The development progress that a lot of projects encounter can be a very difficult problem:
When we started, developing new features was very fast. Now, it takes ages to develop new features or to even make amendments.
Of course, it is often caused by a non-qualified team of developers. However, as you already know, things are not as easy as they appear. If you decide to choose a poorly designed framework that lacks abstractions, separations of concerns, functional composition and code organisation, even the best developer can end up in a big mess. This is called an unbalanced code complexity curve. For example, frameworks like Express.js provide a linear (or even exponential) code complexity curve – it is very easy and rapid to start with, then the development gets much more complicated and less efficient. What we want to achieve is a logarithmic curve that offers predictable and stable growth. This is slower at the start when you need to provide all of the foundations, but then it gets easier and easier. A great example of this is Nest.js, which is actually a framework that is built on the top of Express.js but solves a lot of trouble that people used to have with Express.
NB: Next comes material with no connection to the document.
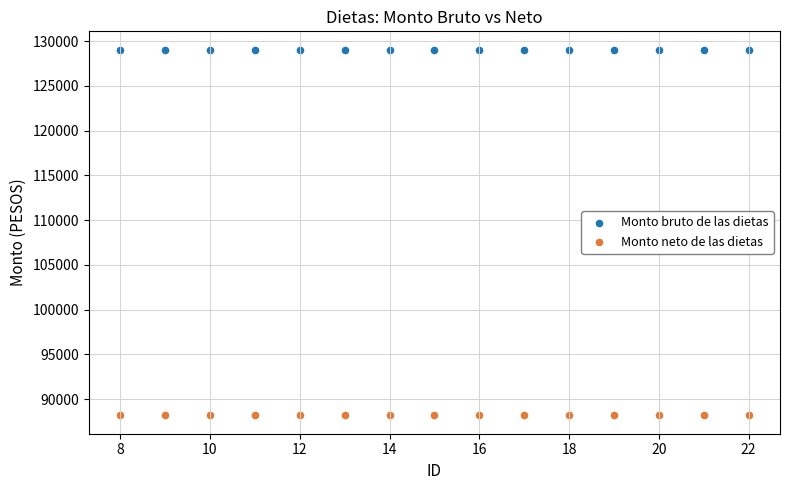

Which series contains the lowest Y value?

Monto neto de las dietas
Code complexity also has a tremendous impact on testing. There could be a lot of issues with testing badly designed code. Firstly, it is hard to come up with a proper test case if the code is vague and hard to understand. If the separation of concerns is done poorly, then it is hard to mock and isolate side effects. The worst-case scenario is that the code could even be untestable.
Besides the purely technological issues related to development, there is also another aspect which I like to call “being responsible”.
Technological decisions have real-world consequences.
Let’s start with the obvious – you have to find developers for your team. The difficulty of this may vary based on your decisions. It is easier to hire a Node developer than a Rust developer. It is easier to replace a Java developer than a C++ developer. It is easier to find a Rails developer than a Hemera developer.
The next thing to consider is the stability of the technology that you choose. You have to be sure that the version you’re using is production-ready since the last thing you want are unexpected bugs in a framework that no one knows how to solve.
You also don’t want to commit to tools that will be completely changed in the next version, consequently making your whole codebase automatically outdated.
You should always prefer solutions with a more active and growing community. “Small and growing” is usually better for new projects than “large and decreasing”. You can always check how the community looks on Github, package repositories, StackOverflow, etc…
These issues equate to what we may call the maturity of the technology. Sometimes, maturity maybe even more important than performance. Let’s compare two graph-oriented databases, Neo4J and DGraph. The first one is a mature solution with big support with a lot of published books, conferences and organized events. The latter is a more modern approach which is faster since it’s written in Go instead of Java. You should always investigate if you need an extra “oomph” in performance at the cost of less support. Maybe, you should choose a more conservative approach…
As I hope you can see, there are no universal solutions when it comes to technology. However, there are rights and wrongs. That is what makes the Software Architect role both indispensable and difficult. Our role is to carry out honest research, balance quite a lot of factors and help you make the best decision.